Sunday, April 06, 2008

Believing and Doing

In writing about the importance of upholding one's convictions (see February 22), I neglected to mention those who, perhaps simply bored by the curlicues of creeds and ideologies, lead quiet kindly lives for seemingly no good reason, or for reasons they find obvious.

Always a philosophical Torquemada, I'm not one of them. In fact, I instantly suspect anyone who seems to be one. ("Hmm ... I wonder what she meant by 'Have a good day!' ")
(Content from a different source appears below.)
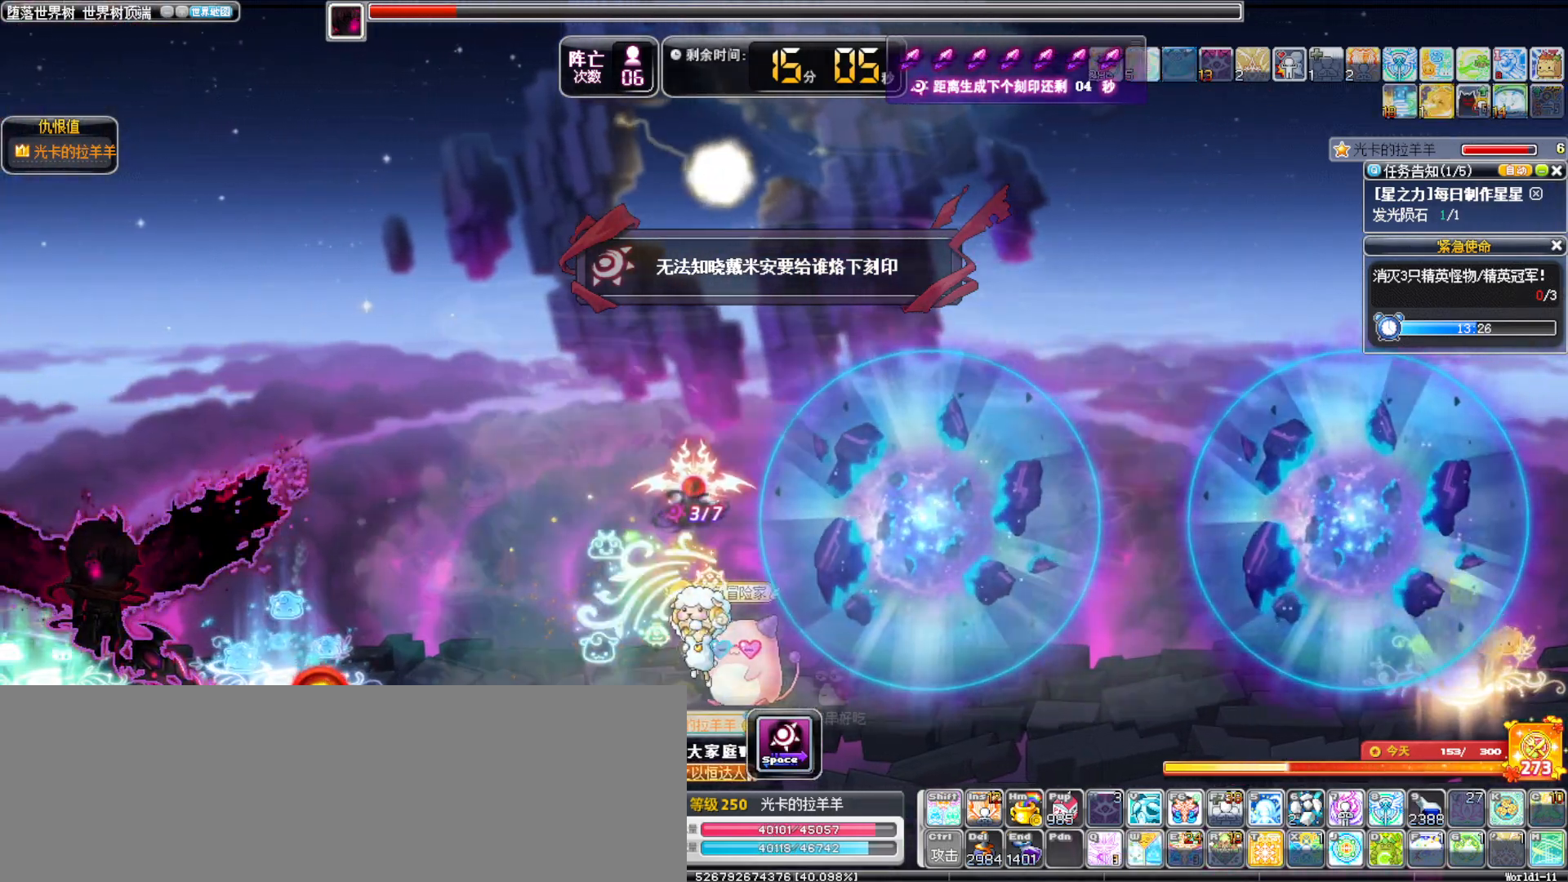
{"keys": ["alt_l", "right"]}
My assumption, my philosophy, my observation, my life have all led me to conclude that the homo sapiens is quintessentially selfish. Spiro Agnew worked for bribes, GIs go to Iraq for lack of better job prospects and even Mother Theresa worked with the poor and sick of Calcutta just to get her own cloud and harp up by the Pearly Gates.

We're a "what's in it for me?" species. Beliefs are usually little more than idealized versions of who we might like to be if it were only convenient enough. Or a justification for the way we are.
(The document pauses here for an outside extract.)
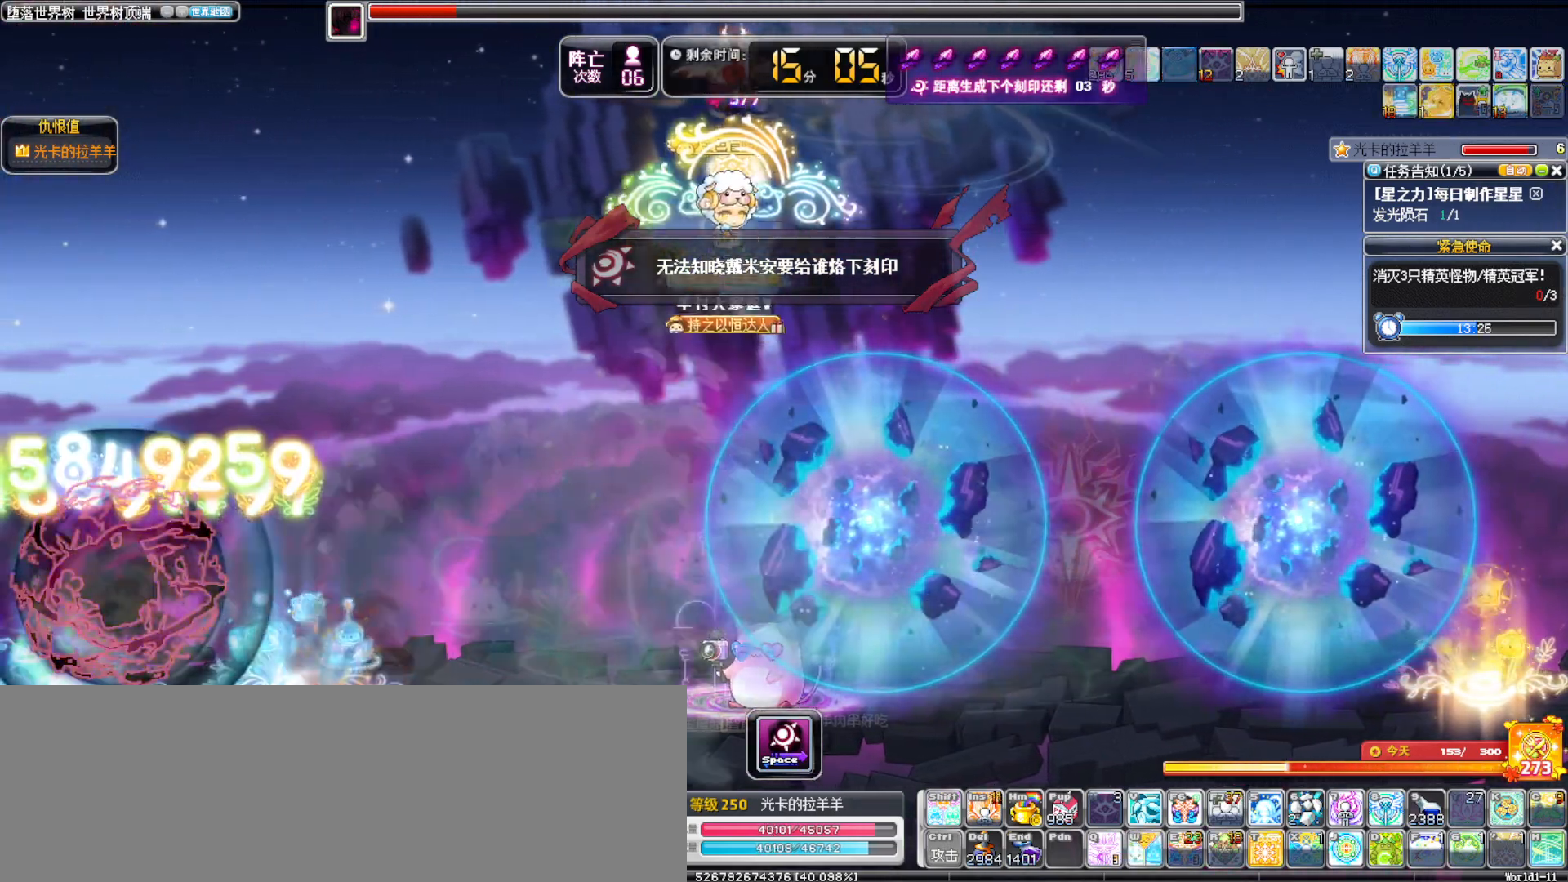
{"keys": []}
Think of the wars of religion. Think, if you are familiar with the religious world, of the continuing strife between fellow believers in almost any tradition.

On the other hand, consider the attentive person who notices that the host's dishes need doing or that the young mother needs someone to look after her two-year-old for a while or that the unique blood type needs to be shared.

Simple things, all -- perhaps worth focusing on to a greater extent than the reasons that might justify them.